Heather (not her real name) was informed in April 2016 that the commission found Motherisk’s results had a substantial impact in her case. However, she was upset by the letter she received from Commissioner Judy Beaman, which stated that Motherisk “was not the only evidence supporting the decision.” Heather believed it was.
“All they had to say is yes or no: Did the hair test play a role? … To elaborate on that you’re … judging something that you don’t have the complete information to make a determination on,” she said in an interview.
Heather was one of three mothers who launched an unsuccessful application for judicial review of the commission last year, arguing that the process should include public hearings and participation from birth parents. A Toronto Divisional Court dismissed her application as moot because the commissioner had rendered a positive decision in her case, but she is no closer to reconnecting with her daughters. (The court also said that because her daughters were previously involved with children’s aid, she could not be identified in media reports. Heather is among the parents suing Sick Kids.)

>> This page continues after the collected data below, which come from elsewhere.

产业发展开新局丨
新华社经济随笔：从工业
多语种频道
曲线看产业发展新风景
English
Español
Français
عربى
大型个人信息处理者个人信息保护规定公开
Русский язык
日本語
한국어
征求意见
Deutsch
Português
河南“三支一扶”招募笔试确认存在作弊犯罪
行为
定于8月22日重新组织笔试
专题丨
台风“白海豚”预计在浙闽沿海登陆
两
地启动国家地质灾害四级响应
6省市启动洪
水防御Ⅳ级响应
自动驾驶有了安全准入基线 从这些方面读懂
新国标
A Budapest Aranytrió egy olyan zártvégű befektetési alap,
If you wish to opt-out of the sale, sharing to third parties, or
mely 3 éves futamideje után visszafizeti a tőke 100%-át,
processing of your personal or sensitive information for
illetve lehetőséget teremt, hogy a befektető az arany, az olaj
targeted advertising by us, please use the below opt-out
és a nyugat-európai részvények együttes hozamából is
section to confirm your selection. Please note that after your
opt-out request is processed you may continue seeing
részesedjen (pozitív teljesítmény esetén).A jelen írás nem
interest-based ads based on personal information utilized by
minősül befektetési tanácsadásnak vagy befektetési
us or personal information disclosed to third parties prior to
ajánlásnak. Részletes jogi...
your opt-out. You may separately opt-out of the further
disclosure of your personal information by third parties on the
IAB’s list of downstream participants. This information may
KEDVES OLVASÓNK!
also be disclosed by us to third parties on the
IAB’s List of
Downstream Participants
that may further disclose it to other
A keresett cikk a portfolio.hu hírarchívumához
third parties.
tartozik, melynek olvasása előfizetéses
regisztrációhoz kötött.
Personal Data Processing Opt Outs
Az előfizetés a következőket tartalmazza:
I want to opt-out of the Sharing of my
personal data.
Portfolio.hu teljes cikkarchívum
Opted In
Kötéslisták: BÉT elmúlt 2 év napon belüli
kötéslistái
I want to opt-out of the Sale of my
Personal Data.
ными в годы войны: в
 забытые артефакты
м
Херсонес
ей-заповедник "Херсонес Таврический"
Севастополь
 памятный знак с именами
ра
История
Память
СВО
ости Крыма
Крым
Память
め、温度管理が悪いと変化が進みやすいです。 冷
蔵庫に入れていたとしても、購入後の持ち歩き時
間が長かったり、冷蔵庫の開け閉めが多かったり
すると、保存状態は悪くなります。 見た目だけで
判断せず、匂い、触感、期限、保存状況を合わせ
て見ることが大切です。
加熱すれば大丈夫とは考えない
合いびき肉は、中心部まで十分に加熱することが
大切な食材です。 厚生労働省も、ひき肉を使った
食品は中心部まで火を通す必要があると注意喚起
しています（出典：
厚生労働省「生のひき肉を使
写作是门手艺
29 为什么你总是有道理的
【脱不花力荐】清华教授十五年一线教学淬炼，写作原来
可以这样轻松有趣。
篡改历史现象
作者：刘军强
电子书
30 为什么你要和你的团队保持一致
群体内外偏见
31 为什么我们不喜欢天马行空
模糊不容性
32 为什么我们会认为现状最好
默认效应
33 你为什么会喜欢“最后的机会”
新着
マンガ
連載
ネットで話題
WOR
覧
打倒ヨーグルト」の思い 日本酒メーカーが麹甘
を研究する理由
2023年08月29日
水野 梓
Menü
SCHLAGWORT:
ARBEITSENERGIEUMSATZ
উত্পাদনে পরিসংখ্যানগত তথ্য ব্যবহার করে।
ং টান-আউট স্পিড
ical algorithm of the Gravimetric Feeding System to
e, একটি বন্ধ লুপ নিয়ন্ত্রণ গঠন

“Heather,” a mother who was informed that Motherisk ’s results substantially affected her case. She lost two daughters eight years ago.
In a letter to Heather’s lawyer in June, Glass indicated that the children’s adoptive parents had been told of Heather’s desire to engage in mediation, which the commission is offering to fund as an alternative to a court challenge, “but to date, they have not advised us that they are prepared to participate in such a process,” he said.
Glass declined to comment on individual cases, but in general, he said the commission doesn’t have “the authority to compel parties to participate in any process,” and noted that in cases where Motherisk was found to have played a significant role, funding is available to fight for reunification in court.
Heather said: “I don’t know where my kids are. I don’t know if they’re safe. I don’t know if they’re happy.
“My daughters have a right to know where they come from. They have a right to know that they were loved. They have a right to know they were wanted.”
Susan Lang says Motherisk shows “these problems can happen again.”
After all, despite a high-profile public inquiry in 2007 and 2008 into the devastating mistakes of Sick Kids forensic pathologist Charles Smith, whose flawed autopsy analyses tainted more than a dozen cases, Sick Kids and the courts failed to see history repeating with Motherisk.
“You have someone who is positioned in a place where they can make a difference … and who sees the work growing and takes advantage of it, and is able to persuade children’s aid workers, courts, judges, lawyers, that they have the answer … it’s something that everybody wants,” Lang said.
“There will be another time, there will be another issue. It’s hard to predict what it is, but the more transparency we all have and the more understanding we all have … the better we might be able to raise some red flags in the future.”